129. Oceanic Freighters Corporation v M.V. Libyaville Reederei Und Schiffahrts G.M.B. H. (The “Libyaville”) [1975] 1 Lloyd’s Rep 537

Withdrawal – owners failing to adhere to anti-technicality clause – not entitled to withdraw

The facts

The vessel, a RO/RO car carrier, was let on the NYPE form.

The charter contained a clause giving the charterers the right to deduct disbursements and cash advances from hire and an anti-technicality provision requiring the owners to give 2 bank working days’ written notice to rectify any default in payment.

During the course of the charter a dispute arose between the parties regarding the capacity of the car carrier. The charterers claimed to be entitled a reduced hire based on their contention of a reduced capacity.

A test carried out during the course of the charter confirmed the charterers’ assessment of the vessel’s capacity. Nevertheless, the owners withdrew on the basis of short payment.

The owners failed to give the charterers the 2 working days notice as required by the anti-technicality clause.

The arbitrator, Mr Cedric Barclay, decided in favour of the owners and stated his award in the form of a special case for the Commercial Court.

During the course of the arbitration which ensued, the owners managed to prove their version of the vessel’s capacity.

Findings

Mocatta J held that the owners were not entitled to withdraw having failed to comply with the anti-technicality provision.

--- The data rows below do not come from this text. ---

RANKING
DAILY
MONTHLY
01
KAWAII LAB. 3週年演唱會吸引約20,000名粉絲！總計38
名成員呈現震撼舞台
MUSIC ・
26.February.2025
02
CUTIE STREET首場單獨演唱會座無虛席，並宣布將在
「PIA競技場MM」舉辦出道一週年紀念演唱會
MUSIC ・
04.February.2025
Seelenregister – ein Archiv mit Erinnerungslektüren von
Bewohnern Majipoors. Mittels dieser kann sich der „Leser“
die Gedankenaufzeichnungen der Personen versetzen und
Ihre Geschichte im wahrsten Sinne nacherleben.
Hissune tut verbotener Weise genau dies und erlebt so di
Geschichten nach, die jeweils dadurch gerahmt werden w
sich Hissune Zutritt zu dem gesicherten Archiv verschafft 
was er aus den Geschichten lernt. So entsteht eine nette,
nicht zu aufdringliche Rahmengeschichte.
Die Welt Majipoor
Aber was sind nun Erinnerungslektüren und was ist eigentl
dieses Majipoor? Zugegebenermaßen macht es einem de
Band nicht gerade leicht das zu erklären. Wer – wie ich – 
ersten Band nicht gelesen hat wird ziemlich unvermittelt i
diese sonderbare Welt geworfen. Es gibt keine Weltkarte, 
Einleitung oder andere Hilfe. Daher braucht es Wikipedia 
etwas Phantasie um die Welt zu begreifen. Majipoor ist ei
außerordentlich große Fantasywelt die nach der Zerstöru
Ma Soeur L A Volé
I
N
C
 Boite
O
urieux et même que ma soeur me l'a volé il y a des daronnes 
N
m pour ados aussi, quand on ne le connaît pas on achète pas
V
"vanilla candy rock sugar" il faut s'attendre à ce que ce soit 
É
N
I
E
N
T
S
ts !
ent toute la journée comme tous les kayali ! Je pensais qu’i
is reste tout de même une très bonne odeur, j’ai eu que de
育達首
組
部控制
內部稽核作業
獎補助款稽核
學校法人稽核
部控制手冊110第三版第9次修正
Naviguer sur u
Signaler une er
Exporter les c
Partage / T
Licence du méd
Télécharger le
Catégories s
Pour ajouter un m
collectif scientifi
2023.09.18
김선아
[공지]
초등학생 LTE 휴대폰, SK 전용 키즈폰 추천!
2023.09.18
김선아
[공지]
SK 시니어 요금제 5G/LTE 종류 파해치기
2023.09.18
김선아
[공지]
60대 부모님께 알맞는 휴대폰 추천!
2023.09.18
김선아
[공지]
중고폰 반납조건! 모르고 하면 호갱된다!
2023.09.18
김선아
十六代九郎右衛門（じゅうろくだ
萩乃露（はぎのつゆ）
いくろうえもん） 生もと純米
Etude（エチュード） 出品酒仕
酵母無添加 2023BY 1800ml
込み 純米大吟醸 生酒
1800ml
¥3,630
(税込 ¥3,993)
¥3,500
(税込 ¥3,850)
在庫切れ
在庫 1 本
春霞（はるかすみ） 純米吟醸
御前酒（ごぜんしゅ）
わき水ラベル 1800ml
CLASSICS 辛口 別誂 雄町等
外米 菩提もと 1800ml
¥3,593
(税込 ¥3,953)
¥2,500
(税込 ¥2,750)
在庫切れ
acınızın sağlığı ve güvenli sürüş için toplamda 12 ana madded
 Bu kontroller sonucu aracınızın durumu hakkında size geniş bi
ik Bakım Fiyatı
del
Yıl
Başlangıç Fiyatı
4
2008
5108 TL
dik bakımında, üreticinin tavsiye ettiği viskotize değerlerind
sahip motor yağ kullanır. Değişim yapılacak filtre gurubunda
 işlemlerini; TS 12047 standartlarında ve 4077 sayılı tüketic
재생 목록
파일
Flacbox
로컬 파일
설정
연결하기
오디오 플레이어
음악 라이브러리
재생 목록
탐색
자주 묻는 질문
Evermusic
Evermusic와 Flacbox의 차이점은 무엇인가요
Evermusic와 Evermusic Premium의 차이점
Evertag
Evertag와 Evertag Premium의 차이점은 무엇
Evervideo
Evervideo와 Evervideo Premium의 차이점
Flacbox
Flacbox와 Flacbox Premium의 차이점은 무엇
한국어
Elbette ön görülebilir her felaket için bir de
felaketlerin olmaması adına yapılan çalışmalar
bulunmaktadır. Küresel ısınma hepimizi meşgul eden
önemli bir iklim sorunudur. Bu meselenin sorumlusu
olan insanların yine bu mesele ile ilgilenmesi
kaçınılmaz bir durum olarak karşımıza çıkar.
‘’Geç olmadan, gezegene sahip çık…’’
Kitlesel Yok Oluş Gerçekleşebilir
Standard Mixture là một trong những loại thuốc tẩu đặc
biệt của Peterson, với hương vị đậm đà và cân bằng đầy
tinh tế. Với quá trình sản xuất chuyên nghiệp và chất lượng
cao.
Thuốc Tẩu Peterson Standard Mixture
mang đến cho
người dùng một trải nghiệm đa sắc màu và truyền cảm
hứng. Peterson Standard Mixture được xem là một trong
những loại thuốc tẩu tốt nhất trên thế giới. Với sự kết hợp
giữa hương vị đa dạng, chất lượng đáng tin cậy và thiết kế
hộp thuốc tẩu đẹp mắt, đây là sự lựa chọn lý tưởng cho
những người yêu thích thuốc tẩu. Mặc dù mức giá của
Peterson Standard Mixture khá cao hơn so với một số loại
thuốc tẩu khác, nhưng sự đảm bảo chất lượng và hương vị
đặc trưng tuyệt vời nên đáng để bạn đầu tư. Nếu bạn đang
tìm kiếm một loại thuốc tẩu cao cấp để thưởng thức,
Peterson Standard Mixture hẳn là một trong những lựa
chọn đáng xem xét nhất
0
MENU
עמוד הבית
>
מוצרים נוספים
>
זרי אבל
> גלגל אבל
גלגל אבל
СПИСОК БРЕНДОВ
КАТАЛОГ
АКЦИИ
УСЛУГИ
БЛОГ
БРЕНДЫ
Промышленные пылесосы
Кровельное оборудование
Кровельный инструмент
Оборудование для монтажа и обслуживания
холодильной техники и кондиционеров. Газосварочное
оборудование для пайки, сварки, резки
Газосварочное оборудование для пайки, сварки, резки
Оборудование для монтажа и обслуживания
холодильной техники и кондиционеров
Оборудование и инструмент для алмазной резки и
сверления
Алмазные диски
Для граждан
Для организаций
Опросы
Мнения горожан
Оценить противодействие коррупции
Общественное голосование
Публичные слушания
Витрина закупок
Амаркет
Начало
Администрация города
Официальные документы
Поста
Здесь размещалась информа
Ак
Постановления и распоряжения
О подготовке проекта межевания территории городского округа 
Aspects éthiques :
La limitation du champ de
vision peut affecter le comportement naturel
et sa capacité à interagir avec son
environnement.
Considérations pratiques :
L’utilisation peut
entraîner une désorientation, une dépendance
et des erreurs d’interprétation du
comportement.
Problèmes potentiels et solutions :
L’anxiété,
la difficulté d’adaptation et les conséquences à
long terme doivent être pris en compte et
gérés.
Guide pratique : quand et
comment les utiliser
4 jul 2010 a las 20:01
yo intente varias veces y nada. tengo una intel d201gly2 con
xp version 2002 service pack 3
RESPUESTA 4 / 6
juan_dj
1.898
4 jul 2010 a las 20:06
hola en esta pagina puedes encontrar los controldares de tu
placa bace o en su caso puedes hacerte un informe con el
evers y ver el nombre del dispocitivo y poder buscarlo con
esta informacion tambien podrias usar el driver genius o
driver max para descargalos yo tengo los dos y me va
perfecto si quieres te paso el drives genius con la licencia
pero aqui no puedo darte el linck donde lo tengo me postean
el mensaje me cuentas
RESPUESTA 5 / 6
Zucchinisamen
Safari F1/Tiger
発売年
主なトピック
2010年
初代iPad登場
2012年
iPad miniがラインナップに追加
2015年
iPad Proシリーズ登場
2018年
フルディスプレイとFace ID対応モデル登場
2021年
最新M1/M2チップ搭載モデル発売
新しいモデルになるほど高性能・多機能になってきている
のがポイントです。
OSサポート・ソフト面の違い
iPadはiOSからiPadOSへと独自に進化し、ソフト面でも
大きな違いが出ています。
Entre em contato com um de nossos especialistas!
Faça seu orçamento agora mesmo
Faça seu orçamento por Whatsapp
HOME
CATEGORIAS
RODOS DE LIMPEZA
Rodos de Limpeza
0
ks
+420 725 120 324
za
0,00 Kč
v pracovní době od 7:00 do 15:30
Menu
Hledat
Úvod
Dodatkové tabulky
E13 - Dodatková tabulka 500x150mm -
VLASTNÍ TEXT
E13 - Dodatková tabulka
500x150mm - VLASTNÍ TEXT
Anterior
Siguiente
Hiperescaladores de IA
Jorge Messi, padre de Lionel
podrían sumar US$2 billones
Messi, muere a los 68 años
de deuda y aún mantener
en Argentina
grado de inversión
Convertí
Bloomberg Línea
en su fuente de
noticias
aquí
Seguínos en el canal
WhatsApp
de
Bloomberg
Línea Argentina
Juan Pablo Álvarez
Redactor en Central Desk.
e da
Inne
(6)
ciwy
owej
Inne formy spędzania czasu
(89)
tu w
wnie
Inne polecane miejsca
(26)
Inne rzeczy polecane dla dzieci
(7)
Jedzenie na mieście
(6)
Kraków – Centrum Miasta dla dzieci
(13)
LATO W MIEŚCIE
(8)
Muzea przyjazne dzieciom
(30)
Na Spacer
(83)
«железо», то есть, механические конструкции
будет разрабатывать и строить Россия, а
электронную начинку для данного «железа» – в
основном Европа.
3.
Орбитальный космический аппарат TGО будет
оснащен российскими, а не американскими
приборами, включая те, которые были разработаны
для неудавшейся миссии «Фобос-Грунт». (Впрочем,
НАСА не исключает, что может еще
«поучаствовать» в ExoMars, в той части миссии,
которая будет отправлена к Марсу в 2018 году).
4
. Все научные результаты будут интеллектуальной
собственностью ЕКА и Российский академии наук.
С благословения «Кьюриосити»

He decided assorted questions as follows:

1. the charterers were not entitled to set off liabilities as opposed to actual disbursements against hire;

2. the charterers were not entitled to set off cash advances to the master against hire which had been made shortly before the due date but not brought into reckoning with their payment.

3. the owners were estopped from relying on short payment for the greater period of the charter insofar as they accepted payment without returning same. The fact that they received payment under protest did not avail them as this was tantamount to approbating and reprobating. The courts’ finding on this point did not assist the charterers insofar as a shortfall in the payment of hire remained.

The last payment of hire was not returned immediately but only after about 2 weeks after certain deductions had been made. The court found that there was no evidence that it would have been feasible for the bank, acting on behalf of the owners, to refuse payment. Should this question have been determinative, he would have referred the matter back to the arbitrator.

The anti-technicality clause contained the proviso that charterers should not have “intended to fail” to pay. Although the deductions made by them were deliberate, Mocatta J found that what was required by the proviso was that charterers should had the objective not to comply with the payment provisions of the charter.